You then go off to another method, which is perfectly valid, but not quite one of the methods suggested.
In the substitution method, you use one equation to express one unknown in terms of the other or others. You then rewrite each of the remaining equations to get rid of that unknown. You keep getting rid of unknowns until you have just one equation with one unknown. You solve that. And then you go back and solve for the other unknowns. And at the end, you check everything.
\(\displaystyle 6x + 11y = 13 \implies 6x = 13 - 11y \implies x = \dfrac{13 - 11y}{6}.\)
\(\displaystyle So\ y = 4x + 5 \implies y = 4\left(\dfrac{13 - 11y}{6}\right) + 5 \implies 6y = 4(13 - 11y) + 5 * 6 = \implies 6y = 52 - 44y + 30 \implies 6y + 44y= 52 + 30 \implies 50y = 82 \implies\)
\(\displaystyle y = \dfrac{82}{50} = \dfrac{41}{25} \implies \dfrac{41}{25} = 4x + 5 \implies 41 = 100x + 125 \implies 100x = 41 - 125 = - 84 \implies x = - \dfrac{84}{100} = - \dfrac{21}{25}.\)
Let's check. \(\displaystyle 4\left(- \dfrac{21}{25}\right) + 5 = \dfrac{-84}{25} + \dfrac{125}{25} = \dfrac{41}{25}.\) That checks.
\(\displaystyle 6\left(- \dfrac{21}{25}\right) + 11\left(\dfrac{41}{25}\right) = \dfrac{-126}{25} + \dfrac{451}{25} = \dfrac{325}{25} = 13.\) That checks.
Now here is the thing. This method works for just about any system that can be solved, but it involves a lot of algebra, where you can make mistakes. You have to learn it because it is so general and powerful, but I for one use it only when I have to because I make lots of mistakes in my algebra.
That leaves elimination. This is easy to use if you have integer coefficients and just two linear equations in two unknowns. You multiply one of the equations so that one variable has a coefficient of the same magnitude but opposite signs in the two equations. You add those equations. Now you have one equation in one unknown. You solve that. Now that you know one unknown you use either equation to solve for the other unknown. Then you check.

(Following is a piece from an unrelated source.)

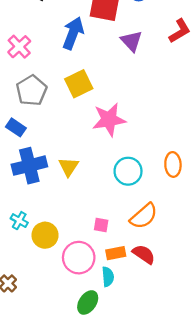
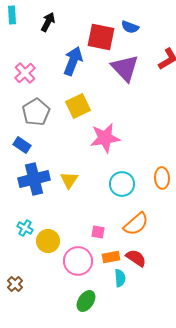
purple triangle: (131, 41) -> (125, 68), size x1.4
cyan semicircle: (108, 277) -> (120, 278), moved

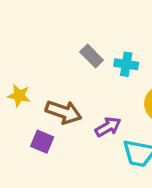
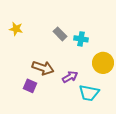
yellow star: (19, 96) -> (16, 29), moved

\(\displaystyle y = 4x + 5.\)
\(\displaystyle 11y = 13 - 6x.\) Multiply the equation above by minus 11.
\(\displaystyle - 11y = - 44x - 55.\) Add this equation and the one above.
\(\displaystyle 0 = 13 - 6x - 44x - 55 \implies 6x + 44x = 13 - 55 \implies 50x = - 42 \implies x = - \dfrac{42}{50} = -\dfrac{21}{25}.\)
\(\displaystyle So\ y = 4\left(- \dfrac{21}{25}\right) + 5 = \dfrac{-84}{25} + \dfrac{125}{25} = \dfrac{41}{25}.\)
We should check now, but we did that before and know these answers are correct. So can you now explain one of the methods and why you prefer it?